In 2015, Secretary-General Ban-Ki Moon, said that the widespread availability of small arms and light weapons was a factor in over 250 conflicts, leading to more than 50,000 deaths each year and record levels of displacement. Today, over six years since the Council’s last Resolution on SALW, and nearly seven years since the entry into force of the Arms Trade Treaty, the death toll is four times as high, with over 200,000 lives lost to small arms and light weapons and their ammunition every year.
The destabilizing accumulation, illicit transfer and misuse of small arms and light weapons and their ammunition continues to initiate, sustain and exacerbate armed conflict and pervasive crime globally.
For Norway, as a Member of the Security Council, it is paramount to contribute to reduce the human suffering linked to trafficking and illicit trade of SALW.
Firstly, we must continue to build on the success and momentum of recent processes such as BMS7 (of the UNPoA on SALW) and CSP7 (of the Arms Trade Treaty) in order to strengthen international norms on trafficking and illicit trade in SALW and their ammunition. We particularly welcome the focus of this year’s CSP7 on ensuring efficient stockpile management.
Secondly, it is critical that we work towards universalization of the Arms Trade Treaty. We strongly believe that the Treaty can strengthen export controls and limit the trafficking and illicit trade in SALW with the end goal of reducing human suffering.

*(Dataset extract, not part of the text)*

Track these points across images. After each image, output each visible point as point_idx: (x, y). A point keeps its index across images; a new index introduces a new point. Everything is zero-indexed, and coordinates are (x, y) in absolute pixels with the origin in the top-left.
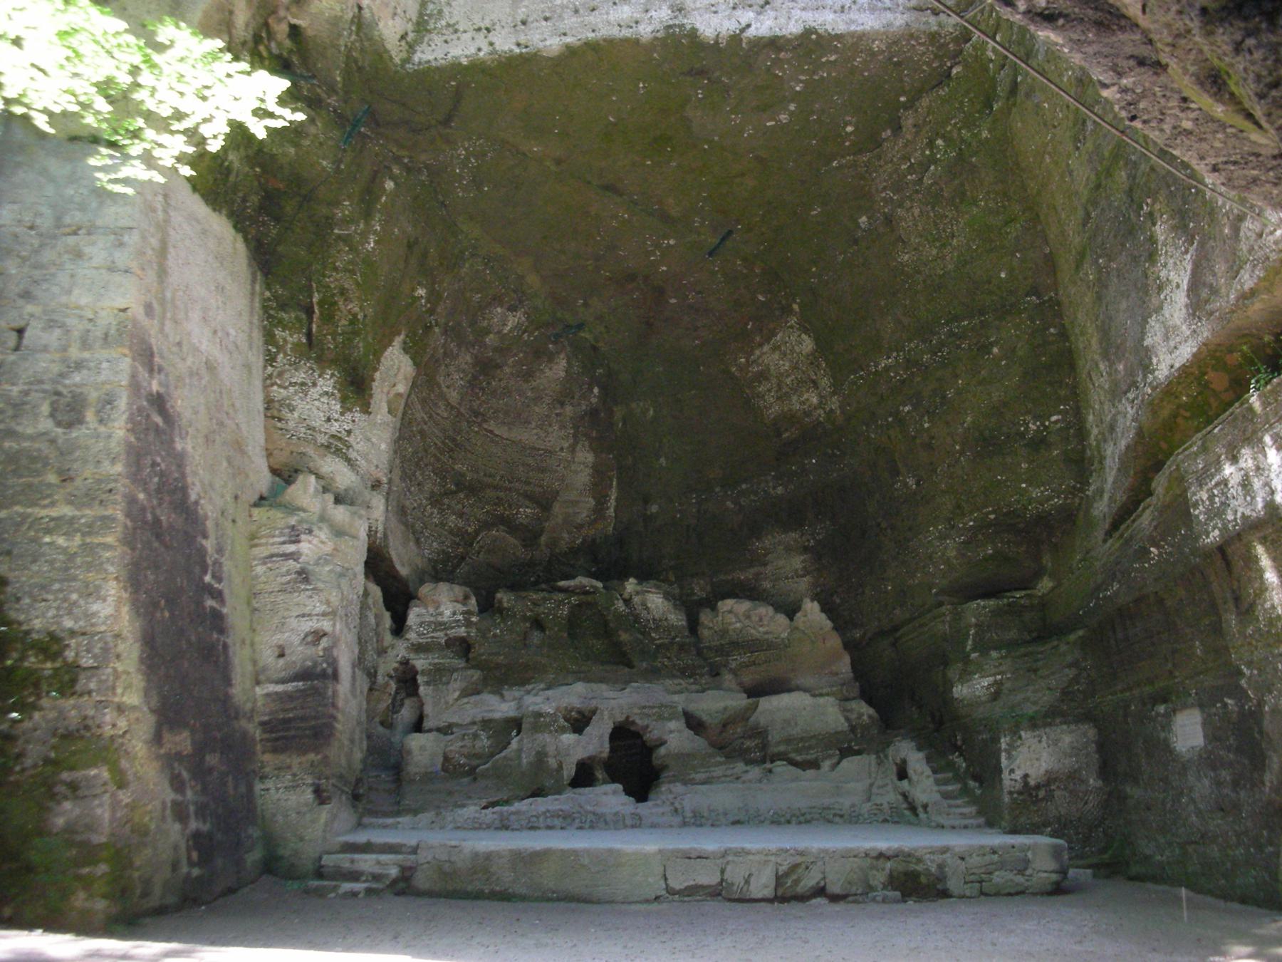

Thirdly, in order to break silos and combat a fragmented approach, Norway encourages all Member States to support the Secretary-General's desire to mainstream small arms measures in other thematic areas, including human rights, counter-terrorism, organized crime, peacekeeping, and humanitarian assistance.
Fourthly, we must take steps to ensure the full, equal, and meaningful participation of women in small arms control and recognize the gendered impacts of the illicit trade in SALW. A gender responsive small arms control can help us better address this threat to international peace and security.
Finally, we are particularly concerned about the suffering and insecurity caused to children. In areas where illicit arms and ammunition are common, children are more vulnerable to injury, death, displacement, as well as to recruitment and use in armed conflict.
The Council should consider measures which can save lives by curbing the illicit trade in SALW and their ammunition.